▶ **Work to be completed**:
In the listing below, find each line with the string "exhibits" and report it.

▶ **Records for this exercise**:

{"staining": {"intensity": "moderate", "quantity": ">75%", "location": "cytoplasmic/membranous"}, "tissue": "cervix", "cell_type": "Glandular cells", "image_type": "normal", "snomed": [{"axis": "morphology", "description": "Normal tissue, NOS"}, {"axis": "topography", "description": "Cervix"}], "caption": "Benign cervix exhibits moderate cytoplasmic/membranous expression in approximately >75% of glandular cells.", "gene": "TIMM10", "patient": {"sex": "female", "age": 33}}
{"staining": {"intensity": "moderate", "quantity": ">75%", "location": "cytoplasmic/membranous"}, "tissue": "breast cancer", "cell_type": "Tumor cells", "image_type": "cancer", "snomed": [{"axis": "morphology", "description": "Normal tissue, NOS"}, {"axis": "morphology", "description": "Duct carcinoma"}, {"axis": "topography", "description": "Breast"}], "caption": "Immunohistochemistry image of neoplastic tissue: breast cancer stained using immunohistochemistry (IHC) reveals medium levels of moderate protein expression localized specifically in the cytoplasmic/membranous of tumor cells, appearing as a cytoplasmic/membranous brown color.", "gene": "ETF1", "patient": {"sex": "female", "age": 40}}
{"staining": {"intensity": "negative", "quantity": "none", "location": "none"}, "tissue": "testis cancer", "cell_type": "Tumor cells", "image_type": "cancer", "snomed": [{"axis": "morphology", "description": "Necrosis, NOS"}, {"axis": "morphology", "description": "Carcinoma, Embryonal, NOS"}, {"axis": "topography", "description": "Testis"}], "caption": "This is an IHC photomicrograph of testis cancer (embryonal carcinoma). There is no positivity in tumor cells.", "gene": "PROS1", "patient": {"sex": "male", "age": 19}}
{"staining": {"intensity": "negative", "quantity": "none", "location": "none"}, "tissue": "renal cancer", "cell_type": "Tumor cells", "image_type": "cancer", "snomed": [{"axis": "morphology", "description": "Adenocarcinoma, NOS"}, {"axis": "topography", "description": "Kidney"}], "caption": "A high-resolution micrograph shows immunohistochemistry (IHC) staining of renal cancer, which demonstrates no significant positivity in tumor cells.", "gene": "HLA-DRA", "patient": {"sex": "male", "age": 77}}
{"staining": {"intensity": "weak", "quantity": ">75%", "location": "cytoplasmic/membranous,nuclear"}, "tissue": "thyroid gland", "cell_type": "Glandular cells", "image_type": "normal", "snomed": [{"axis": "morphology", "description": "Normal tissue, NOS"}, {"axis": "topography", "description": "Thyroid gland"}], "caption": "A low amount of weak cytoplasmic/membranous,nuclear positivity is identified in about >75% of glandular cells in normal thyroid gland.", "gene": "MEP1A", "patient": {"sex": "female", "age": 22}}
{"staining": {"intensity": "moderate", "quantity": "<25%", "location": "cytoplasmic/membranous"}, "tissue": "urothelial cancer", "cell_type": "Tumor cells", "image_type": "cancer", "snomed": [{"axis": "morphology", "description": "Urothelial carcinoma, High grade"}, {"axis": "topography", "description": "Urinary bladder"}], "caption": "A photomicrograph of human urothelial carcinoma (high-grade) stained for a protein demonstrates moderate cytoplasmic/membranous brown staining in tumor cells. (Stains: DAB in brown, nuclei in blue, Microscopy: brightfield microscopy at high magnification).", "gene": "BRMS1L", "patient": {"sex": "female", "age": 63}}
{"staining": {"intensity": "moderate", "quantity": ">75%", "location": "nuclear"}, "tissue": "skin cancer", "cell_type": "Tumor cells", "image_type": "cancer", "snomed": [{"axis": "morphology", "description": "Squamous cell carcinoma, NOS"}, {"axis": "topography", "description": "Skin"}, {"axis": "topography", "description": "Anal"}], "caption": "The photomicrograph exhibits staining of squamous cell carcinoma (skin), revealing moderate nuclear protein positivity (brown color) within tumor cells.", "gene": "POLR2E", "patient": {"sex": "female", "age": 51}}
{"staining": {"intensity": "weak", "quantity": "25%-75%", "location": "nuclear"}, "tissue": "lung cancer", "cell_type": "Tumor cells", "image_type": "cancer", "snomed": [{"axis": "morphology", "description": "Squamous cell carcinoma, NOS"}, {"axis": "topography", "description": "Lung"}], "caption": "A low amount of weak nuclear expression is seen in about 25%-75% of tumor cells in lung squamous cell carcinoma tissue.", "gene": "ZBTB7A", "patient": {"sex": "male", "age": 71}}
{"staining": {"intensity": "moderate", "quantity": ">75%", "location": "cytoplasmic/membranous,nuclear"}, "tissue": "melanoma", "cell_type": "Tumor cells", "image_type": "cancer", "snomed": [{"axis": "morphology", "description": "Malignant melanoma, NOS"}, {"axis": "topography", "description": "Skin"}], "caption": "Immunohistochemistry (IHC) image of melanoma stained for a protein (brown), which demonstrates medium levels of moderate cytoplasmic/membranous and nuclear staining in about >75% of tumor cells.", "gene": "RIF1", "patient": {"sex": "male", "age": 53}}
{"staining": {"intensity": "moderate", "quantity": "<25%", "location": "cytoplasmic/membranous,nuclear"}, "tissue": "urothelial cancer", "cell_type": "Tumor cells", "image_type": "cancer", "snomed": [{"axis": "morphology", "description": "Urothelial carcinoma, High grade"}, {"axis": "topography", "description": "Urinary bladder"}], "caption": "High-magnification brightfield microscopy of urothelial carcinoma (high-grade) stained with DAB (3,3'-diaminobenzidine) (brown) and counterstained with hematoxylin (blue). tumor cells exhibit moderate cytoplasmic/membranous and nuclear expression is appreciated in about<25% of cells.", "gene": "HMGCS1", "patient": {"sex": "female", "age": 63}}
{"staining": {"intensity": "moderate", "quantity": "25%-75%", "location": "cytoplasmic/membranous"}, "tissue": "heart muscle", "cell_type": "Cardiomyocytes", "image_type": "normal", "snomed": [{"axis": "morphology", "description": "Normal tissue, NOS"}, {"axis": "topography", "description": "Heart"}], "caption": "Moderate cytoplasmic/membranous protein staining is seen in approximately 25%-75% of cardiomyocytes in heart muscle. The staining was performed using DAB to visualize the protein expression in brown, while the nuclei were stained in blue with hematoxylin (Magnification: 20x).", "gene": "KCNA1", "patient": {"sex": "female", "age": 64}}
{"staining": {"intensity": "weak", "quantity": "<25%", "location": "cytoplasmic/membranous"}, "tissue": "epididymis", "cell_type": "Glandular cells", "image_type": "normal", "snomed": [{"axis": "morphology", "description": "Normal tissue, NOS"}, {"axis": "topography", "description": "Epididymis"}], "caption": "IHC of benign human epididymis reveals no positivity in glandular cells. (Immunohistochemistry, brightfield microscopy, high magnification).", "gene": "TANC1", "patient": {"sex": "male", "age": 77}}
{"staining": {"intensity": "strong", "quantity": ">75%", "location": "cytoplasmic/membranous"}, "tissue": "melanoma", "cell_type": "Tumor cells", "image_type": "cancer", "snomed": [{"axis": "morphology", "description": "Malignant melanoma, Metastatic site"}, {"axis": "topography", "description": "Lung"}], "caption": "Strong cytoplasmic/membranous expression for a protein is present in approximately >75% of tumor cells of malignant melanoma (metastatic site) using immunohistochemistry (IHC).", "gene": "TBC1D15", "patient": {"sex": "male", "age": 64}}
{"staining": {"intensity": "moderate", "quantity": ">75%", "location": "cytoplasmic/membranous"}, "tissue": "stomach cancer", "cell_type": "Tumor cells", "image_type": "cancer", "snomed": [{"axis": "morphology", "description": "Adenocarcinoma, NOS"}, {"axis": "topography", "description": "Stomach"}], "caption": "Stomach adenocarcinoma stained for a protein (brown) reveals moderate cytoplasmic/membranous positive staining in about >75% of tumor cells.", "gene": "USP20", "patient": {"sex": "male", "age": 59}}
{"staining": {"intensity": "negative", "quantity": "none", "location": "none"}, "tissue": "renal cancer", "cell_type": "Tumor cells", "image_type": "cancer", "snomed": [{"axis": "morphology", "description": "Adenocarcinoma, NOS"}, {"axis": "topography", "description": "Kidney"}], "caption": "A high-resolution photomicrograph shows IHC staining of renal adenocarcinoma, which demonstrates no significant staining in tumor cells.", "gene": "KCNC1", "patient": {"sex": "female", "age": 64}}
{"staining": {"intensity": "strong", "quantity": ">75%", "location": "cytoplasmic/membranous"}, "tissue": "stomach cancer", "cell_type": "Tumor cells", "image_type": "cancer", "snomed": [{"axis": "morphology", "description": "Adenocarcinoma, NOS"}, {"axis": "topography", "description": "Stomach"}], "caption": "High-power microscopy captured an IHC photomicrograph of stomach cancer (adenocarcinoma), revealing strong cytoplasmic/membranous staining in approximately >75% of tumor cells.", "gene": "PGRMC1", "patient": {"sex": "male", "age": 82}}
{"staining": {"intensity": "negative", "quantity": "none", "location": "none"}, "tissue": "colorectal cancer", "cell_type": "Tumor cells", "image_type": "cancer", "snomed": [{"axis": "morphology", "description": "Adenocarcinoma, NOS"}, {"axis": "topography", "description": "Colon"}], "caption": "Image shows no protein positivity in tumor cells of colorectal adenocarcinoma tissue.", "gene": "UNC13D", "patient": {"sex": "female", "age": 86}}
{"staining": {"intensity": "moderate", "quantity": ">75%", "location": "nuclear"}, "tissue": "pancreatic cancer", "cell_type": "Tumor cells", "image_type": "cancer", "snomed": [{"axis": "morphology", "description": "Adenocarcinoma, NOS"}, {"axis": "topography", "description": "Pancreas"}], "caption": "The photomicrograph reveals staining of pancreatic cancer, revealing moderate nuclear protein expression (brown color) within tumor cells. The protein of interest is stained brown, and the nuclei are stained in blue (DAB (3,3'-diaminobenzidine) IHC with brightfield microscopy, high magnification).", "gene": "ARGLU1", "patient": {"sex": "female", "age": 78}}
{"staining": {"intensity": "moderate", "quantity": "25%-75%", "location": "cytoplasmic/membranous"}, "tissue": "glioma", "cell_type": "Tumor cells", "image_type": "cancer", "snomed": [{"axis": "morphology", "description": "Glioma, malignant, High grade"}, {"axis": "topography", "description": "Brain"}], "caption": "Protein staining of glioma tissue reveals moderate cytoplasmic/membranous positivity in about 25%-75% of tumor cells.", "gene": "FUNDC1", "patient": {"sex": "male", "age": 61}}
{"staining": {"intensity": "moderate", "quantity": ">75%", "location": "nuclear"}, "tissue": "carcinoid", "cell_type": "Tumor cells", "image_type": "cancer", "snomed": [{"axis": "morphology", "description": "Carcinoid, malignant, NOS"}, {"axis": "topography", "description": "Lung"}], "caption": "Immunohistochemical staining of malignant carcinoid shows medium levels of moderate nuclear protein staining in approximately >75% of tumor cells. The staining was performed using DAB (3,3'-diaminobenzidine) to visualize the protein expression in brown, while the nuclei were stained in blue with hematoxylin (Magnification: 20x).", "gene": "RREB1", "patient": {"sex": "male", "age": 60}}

▶ **Written answer**:
{"staining": {"intensity": "moderate", "quantity": ">75%", "location": "cytoplasmic/membranous"}, "tissue": "cervix", "cell_type": "Glandular cells", "image_type": "normal", "snomed": [{"axis": "morphology", "description": "Normal tissue, NOS"}, {"axis": "topography", "description": "Cervix"}], "caption": "Benign cervix exhibits moderate cytoplasmic/membranous expression in approximately >75% of glandular cells.", "gene": "TIMM10", "patient": {"sex": "female", "age": 33}}
{"staining": {"intensity": "moderate", "quantity": ">75%", "location": "nuclear"}, "tissue": "skin cancer", "cell_type": "Tumor cells", "image_type": "cancer", "snomed": [{"axis": "morphology", "description": "Squamous cell carcinoma, NOS"}, {"axis": "topography", "description": "Skin"}, {"axis": "topography", "description": "Anal"}], "caption": "The photomicrograph exhibits staining of squamous cell carcinoma (skin), revealing moderate nuclear protein positivity (brown color) within tumor cells.", "gene": "POLR2E", "patient": {"sex": "female", "age": 51}}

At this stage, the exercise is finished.